西部劇の世界のように二丁拳銃を下げた男たちが、昔はサンタレンの街を闊歩していたという。
今でも、ガリンペイロ(金堀人)は昔ほどではないが沢山いて、果てのない夢を追っている。
ガリンペイロ(金堀人)たちは、大学出の男が1ケ月で得る収入を、1週間くらいで稼ぐのである。
だが、金の精製に使う水銀(2000トンともいわれる量)がサンタレンのタパジョス河に流れ出し、水俣病と同じ症状を引き起こし、深刻な環境問題を引き起こしているという。
僕はこの街で、釣りの前夜祭のつもりで、さきほどの娘たちを誘い、古い家並みの残る街の小さなレストランに入った。
ここで、開高健絶賛のツクナレのスープと、鱗のある世界最大の淡水魚、ピラルクーのフライを頼んだ。
ツクナレは、ピーコックバスのことで、ブラックバスやスズキに似ている。
コリアンダーの葉が入ったスープは、香り豊かで絶品。
ピラルクーのフライも、厚みのある味で、敢えてたとえれば濃厚な鯛と平目を合わせた味とでも言おうか。忘れられない逸品だった。
そして、今回の釣りのターゲットとなる魚は、ツクナレ。
ツクナレは、学術的にはシクリット科というカテゴリーに属す、シクラ属の(Cichla属)魚である。学術会でもいまだに、しっかり種別されておらず、混乱を呼んでいる。現在これがこの種であると明確にされているものは2~4種にすぎない。
大河タパジョス河↑
ツクナレは全てのアマゾン流域にいる。そして、タパジョス河の源流には1m程のツクナレアスー(アスーはインディオ語で大きいの意味)がいるとのことで、その源流の湖であるラーゴ・グランジ湖で、ツクナレ釣りにチャレンジした。
すぐ当たりが来た。
なかなかのファイトで、恐ろしい引き込みでラインを信じられないようなスピードで奪い取っていくかと思えば、逆転してボートの下に潜り込む。左に走ったと思った瞬間右に走ってジャンプする。

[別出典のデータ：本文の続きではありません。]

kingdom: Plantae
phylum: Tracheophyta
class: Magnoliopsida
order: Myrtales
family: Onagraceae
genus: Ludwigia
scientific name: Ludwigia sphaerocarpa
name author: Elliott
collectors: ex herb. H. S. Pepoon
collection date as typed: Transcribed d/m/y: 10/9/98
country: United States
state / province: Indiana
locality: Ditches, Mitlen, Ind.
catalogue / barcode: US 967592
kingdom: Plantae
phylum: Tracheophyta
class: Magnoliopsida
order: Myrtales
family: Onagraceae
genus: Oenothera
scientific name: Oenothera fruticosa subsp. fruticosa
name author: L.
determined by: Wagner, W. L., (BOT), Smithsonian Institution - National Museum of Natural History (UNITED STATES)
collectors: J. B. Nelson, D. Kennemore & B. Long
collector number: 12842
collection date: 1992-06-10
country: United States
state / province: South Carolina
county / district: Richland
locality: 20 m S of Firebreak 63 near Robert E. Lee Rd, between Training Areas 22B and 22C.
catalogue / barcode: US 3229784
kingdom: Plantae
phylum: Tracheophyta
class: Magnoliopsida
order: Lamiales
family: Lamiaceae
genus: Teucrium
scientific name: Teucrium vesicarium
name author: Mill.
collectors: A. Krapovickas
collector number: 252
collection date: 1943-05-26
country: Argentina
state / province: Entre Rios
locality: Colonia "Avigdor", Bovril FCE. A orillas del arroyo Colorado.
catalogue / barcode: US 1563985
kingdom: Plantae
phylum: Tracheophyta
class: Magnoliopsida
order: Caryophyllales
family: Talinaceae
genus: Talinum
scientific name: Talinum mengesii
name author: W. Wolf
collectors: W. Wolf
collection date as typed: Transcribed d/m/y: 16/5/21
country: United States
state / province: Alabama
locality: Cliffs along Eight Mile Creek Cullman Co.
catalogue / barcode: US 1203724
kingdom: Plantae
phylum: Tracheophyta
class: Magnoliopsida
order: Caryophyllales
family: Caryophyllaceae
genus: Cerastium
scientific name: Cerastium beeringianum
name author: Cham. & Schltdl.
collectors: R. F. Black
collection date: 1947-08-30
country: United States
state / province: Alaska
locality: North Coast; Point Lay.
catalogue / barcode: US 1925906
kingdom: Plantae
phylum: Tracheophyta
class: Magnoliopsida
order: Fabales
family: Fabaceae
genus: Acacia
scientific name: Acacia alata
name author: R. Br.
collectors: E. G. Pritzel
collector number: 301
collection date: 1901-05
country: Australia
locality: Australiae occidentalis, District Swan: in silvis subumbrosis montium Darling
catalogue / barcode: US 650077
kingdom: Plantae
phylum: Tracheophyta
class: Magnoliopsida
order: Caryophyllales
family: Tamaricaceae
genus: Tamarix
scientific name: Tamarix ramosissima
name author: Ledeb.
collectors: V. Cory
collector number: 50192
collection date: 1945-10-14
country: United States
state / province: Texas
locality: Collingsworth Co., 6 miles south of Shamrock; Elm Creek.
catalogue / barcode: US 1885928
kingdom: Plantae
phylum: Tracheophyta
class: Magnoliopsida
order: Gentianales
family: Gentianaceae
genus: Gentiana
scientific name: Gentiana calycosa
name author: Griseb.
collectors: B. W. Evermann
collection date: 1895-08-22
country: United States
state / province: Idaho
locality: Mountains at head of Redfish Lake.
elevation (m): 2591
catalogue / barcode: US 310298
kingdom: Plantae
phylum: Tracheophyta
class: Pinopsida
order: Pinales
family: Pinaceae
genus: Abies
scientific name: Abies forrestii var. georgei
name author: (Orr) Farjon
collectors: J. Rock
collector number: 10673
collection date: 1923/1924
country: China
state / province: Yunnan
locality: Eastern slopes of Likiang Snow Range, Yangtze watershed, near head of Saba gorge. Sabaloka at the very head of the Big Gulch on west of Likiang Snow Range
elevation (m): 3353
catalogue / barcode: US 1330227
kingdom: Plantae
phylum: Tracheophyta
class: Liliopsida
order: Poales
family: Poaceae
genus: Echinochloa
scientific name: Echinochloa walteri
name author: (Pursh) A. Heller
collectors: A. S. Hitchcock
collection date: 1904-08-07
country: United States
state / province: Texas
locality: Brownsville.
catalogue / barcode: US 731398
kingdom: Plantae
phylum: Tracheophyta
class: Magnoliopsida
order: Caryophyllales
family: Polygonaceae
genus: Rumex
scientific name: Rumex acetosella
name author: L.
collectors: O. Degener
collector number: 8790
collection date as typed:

倒木、流木に巻き込まれないように誘導しながら、僕はバス釣りに使っていた愛用のワームで、40cmくらいのツクナレベルメーリャ(赤)を釣り上げた
ここで、ツクナレに関する物知り問題です。
以下の中で一つだけ間違っているものがあります。
番号でお答えください。
① アマゾン流域では9月~11月が、この釣りのベストシーズン
② 共通する特徴として、尾鰭の付け根の部分に白く縁取られた黒い斑点が一つ存在する。
③ ツクナレソウル、ツクナレアスー、ツクナレアマレーロ、ツクナレワイルドは全て実在する。